(GIVEN RECORDS Opens)

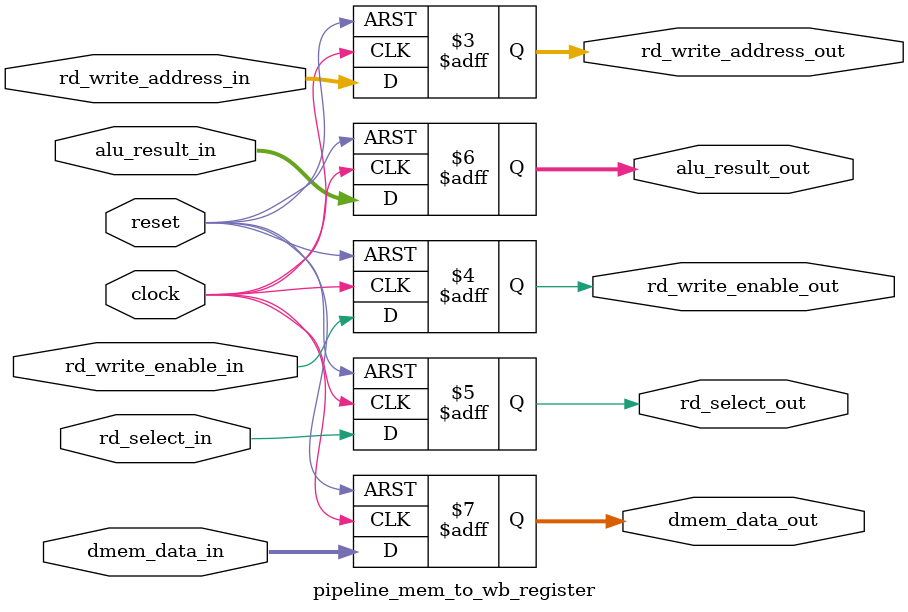
<source format=v>
`timescale 1ns / 1ps

module pipeline_mem_to_wb_register(
    input               clock,
    input               reset,

    input       [4:0]   rd_write_address_in,
    input               rd_select_in,
    input               rd_write_enable_in,

    input       [31:0]  alu_result_in,
    input       [31:0]  dmem_data_in,

    output reg  [4:0]   rd_write_address_out,
    output reg          rd_write_enable_out,
    output reg          rd_select_out,

    output reg  [31:0]  alu_result_out,
    output reg  [31:0]  dmem_data_out
    );

    always @(posedge clock or posedge reset) 
    begin
        if(reset == 1'b1) 
        begin
            rd_write_address_out    <= 5'b0;
            rd_select_out           <= 1'b0;
            rd_write_enable_out     <= 1'b0;

            alu_result_out          <= 32'b0;
            dmem_data_out           <= 32'b0;
        end
        else 
        begin
            rd_write_address_out    <= rd_write_address_in;
            rd_select_out           <= rd_select_in;
            rd_write_enable_out     <= rd_write_enable_in;

            alu_result_out          <= alu_result_in;
            dmem_data_out           <= dmem_data_in;
        end
    end 
endmodule

</source>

(GIVEN RECORDS Closes)

> **TASK ITEM**
Apart from the images, the entries above must be returned without alteration.

> **SOLUTION BELOW**
<source format=v>
`timescale 1ns / 1ps

module pipeline_mem_to_wb_register(
    input               clock,
    input               reset,

    input       [4:0]   rd_write_address_in,
    input               rd_select_in,
    input               rd_write_enable_in,

    input       [31:0]  alu_result_in,
    input       [31:0]  dmem_data_in,

    output reg  [4:0]   rd_write_address_out,
    output reg          rd_write_enable_out,
    output reg          rd_select_out,

    output reg  [31:0]  alu_result_out,
    output reg  [31:0]  dmem_data_out
    );

    always @(posedge clock or posedge reset) 
    begin
        if(reset == 1'b1) 
        begin
            rd_write_address_out    <= 5'b0;
            rd_select_out           <= 1'b0;
            rd_write_enable_out     <= 1'b0;

            alu_result_out          <= 32'b0;
            dmem_data_out           <= 32'b0;
        end
        else 
        begin
            rd_write_address_out    <= rd_write_address_in;
            rd_select_out           <= rd_select_in;
            rd_write_enable_out     <= rd_write_enable_in;

            alu_result_out          <= alu_result_in;
            dmem_data_out           <= dmem_data_in;
        end
    end 
endmodule

</source>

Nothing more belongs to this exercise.